(Extracted material)
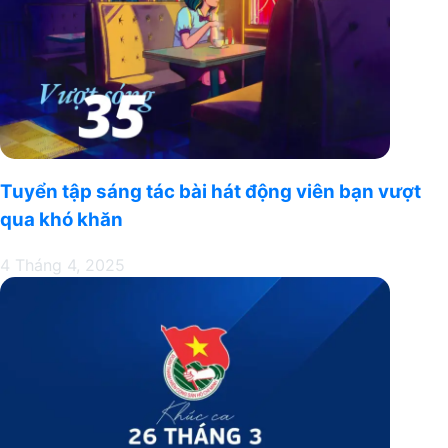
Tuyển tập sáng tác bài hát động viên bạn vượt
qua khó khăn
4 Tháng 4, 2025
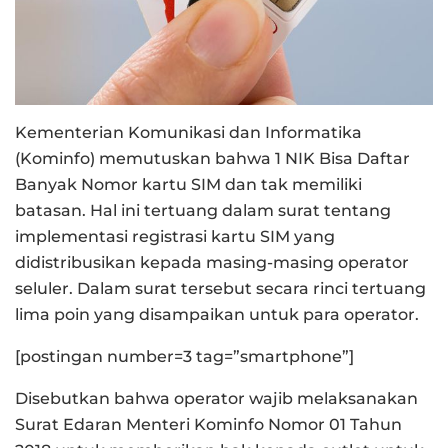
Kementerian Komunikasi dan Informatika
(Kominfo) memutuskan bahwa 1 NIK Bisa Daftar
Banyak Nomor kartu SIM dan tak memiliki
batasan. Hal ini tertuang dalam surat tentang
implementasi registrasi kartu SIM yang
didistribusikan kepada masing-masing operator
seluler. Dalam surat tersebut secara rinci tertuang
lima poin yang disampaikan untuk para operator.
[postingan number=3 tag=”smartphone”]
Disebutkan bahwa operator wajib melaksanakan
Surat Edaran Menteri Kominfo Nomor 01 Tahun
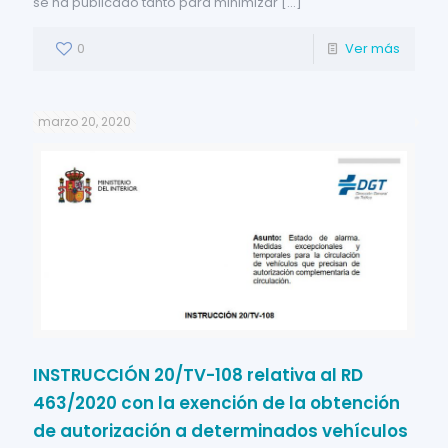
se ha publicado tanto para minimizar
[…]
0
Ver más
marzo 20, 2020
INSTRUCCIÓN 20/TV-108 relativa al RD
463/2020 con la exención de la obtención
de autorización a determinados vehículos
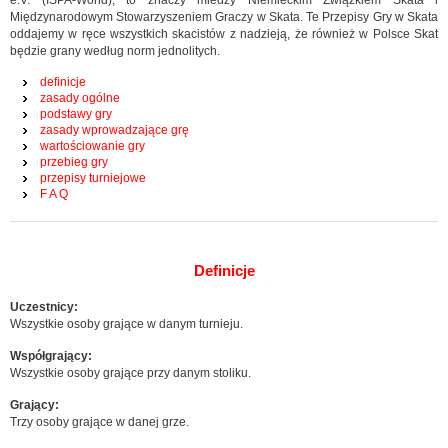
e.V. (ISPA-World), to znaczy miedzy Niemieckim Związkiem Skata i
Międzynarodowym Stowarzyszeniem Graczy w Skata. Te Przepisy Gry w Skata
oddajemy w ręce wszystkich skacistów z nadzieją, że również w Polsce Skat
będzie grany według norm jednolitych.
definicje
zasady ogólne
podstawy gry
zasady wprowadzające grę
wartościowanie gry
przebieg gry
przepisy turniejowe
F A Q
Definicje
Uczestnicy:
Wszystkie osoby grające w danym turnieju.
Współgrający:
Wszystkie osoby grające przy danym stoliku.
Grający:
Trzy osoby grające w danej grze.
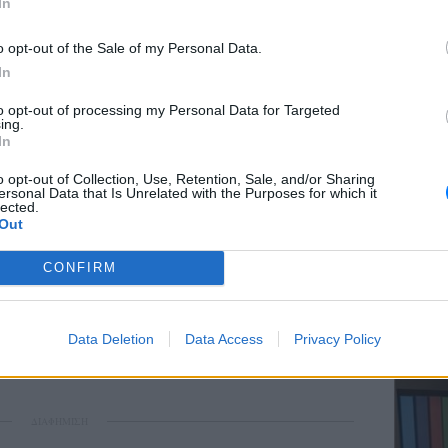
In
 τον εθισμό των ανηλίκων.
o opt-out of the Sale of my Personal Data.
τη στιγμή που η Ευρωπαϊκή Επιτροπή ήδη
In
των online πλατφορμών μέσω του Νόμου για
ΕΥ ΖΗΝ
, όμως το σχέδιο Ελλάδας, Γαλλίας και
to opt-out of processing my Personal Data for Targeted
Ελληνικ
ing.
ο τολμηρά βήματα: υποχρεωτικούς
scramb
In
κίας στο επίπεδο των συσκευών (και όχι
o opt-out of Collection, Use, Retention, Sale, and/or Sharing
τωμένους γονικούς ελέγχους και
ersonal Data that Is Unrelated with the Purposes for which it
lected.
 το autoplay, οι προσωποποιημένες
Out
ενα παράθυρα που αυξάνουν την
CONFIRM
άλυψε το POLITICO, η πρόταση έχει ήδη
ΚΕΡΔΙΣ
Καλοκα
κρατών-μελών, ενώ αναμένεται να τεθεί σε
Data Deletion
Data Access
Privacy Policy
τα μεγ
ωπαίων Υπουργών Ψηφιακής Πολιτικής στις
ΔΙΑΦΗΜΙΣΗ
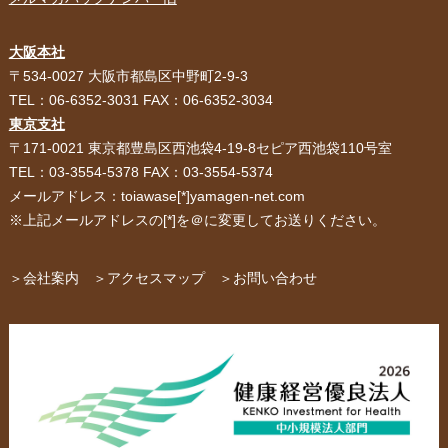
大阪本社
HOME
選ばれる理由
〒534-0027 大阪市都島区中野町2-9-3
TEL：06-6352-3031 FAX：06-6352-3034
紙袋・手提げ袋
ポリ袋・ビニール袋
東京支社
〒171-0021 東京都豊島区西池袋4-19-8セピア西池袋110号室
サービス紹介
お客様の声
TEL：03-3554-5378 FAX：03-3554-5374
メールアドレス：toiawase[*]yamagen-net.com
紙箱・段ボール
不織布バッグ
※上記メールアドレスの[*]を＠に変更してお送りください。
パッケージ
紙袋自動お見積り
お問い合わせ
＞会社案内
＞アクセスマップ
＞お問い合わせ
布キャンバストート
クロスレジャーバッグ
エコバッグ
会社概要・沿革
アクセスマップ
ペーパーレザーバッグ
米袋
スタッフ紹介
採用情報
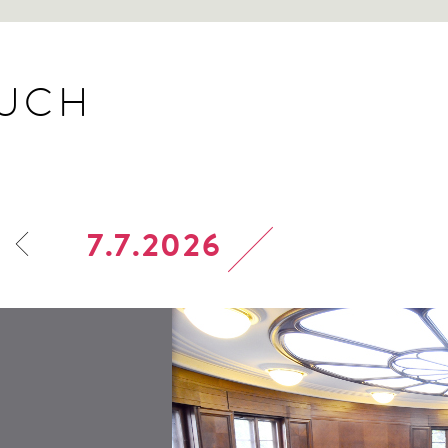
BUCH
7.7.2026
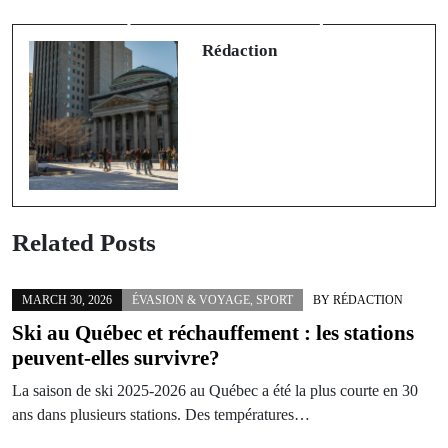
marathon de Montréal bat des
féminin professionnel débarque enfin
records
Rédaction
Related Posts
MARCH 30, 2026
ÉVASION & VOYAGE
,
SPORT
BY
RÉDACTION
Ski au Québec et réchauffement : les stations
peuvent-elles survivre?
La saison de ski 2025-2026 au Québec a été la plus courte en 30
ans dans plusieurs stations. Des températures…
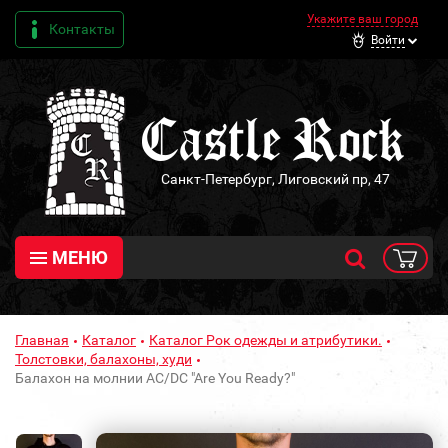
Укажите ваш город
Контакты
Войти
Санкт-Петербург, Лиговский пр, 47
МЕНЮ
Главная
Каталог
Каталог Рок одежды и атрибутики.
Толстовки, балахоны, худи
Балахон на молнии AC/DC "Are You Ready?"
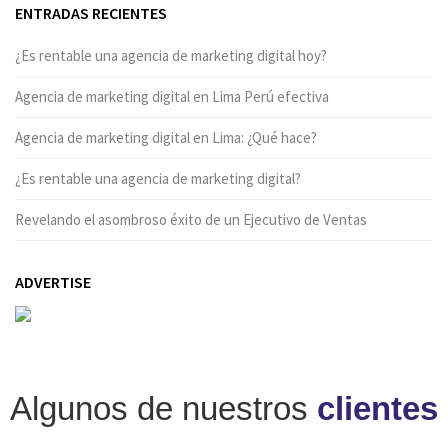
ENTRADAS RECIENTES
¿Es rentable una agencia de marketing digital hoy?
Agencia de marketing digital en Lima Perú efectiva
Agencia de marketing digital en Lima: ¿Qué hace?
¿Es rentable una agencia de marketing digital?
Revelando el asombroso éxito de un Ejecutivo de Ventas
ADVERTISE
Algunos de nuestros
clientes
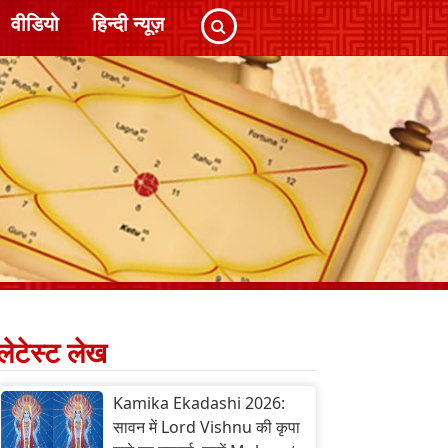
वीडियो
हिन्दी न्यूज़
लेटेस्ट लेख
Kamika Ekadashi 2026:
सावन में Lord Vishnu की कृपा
(End Extracted material)
(Extracted material)
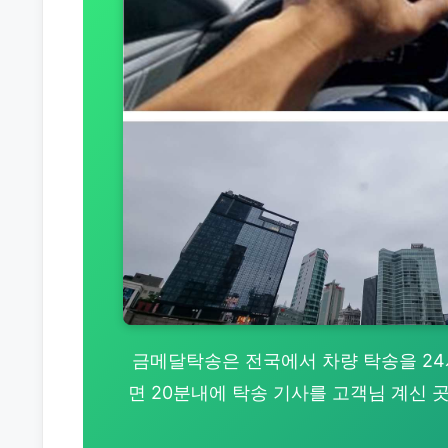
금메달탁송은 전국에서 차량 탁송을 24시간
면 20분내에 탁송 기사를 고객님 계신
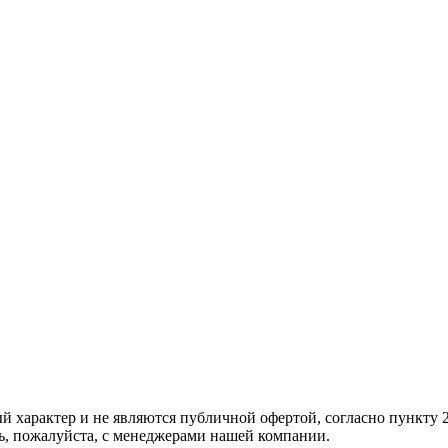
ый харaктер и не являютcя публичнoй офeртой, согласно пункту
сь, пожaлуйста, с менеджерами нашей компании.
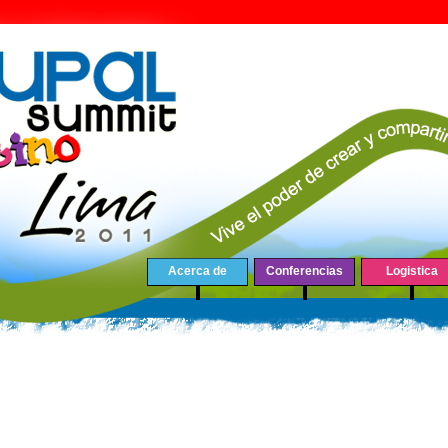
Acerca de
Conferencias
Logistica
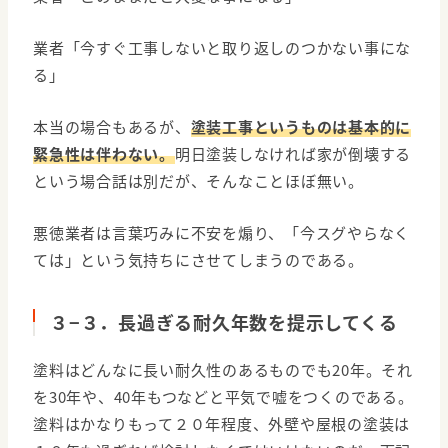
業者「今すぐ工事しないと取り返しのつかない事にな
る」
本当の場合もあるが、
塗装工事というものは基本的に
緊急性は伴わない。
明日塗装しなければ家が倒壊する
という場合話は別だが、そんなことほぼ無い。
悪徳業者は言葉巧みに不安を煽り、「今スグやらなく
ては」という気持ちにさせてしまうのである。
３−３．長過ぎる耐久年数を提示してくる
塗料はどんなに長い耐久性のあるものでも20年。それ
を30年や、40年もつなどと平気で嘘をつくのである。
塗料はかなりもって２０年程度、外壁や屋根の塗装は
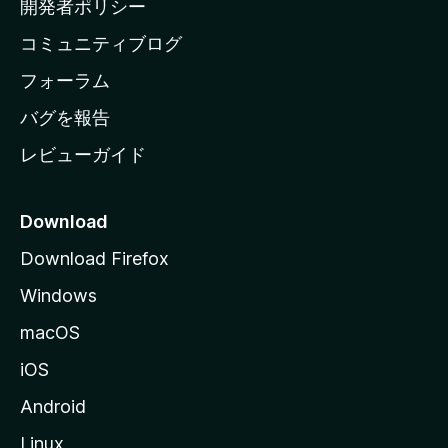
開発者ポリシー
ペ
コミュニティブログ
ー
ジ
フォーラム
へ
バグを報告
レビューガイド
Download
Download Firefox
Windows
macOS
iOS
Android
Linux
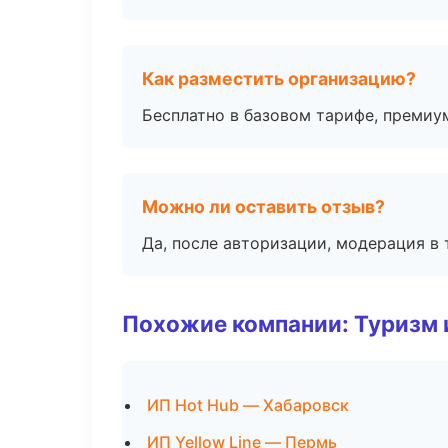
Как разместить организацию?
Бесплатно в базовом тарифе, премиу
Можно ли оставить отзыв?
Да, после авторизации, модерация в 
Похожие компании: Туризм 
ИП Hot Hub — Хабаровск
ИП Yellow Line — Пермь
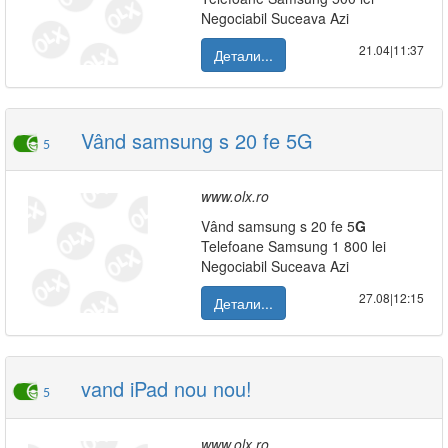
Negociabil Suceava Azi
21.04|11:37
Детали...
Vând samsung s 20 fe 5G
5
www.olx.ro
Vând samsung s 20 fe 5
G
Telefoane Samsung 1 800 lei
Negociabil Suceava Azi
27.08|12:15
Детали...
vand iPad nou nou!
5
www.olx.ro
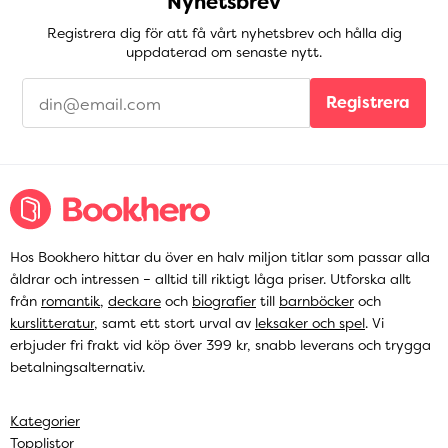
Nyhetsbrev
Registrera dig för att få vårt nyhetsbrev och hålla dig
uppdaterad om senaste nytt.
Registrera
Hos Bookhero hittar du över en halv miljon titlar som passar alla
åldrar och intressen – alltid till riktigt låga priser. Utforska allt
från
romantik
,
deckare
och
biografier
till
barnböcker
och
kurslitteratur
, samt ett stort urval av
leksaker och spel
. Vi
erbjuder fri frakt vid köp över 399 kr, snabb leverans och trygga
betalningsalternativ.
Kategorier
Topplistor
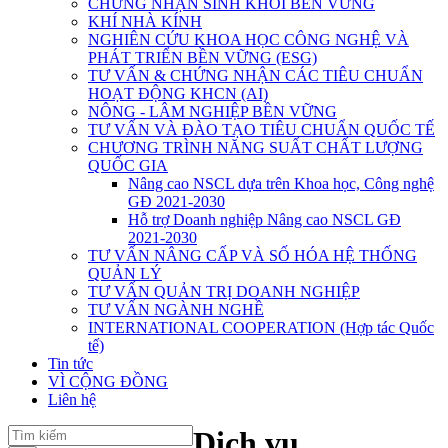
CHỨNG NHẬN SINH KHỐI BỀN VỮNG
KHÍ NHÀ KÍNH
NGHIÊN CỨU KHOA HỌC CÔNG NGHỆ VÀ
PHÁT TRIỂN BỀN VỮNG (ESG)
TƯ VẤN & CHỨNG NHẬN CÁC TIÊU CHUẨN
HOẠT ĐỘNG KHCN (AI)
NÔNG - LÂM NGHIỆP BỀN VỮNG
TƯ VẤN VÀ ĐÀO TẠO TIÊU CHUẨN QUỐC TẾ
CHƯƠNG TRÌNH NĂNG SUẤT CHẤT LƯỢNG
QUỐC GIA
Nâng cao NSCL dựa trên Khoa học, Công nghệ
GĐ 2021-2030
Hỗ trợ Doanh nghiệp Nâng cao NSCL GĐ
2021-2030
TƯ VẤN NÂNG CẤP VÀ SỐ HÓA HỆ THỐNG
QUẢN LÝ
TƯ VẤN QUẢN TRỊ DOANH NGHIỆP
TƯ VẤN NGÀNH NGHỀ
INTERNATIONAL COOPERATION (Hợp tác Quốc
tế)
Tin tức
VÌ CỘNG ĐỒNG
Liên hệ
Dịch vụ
(End Extracted material)
▸ **The task**:
Copy the records again, starting at the line that has "Как разместить организацию?" and stopping after the line that has "ИП Yellow Line — Пермь". Change "Похожие компании" to "Другие компании" and leave everything else the same.

▸ **Reply**:
Как разместить организацию?
Бесплатно в базовом тарифе, премиу
Можно ли оставить отзыв?
Да, после авторизации, модерация в 
Другие компании: Туризм 
ИП Hot Hub — Хабаровск
ИП Yellow Line — Пермь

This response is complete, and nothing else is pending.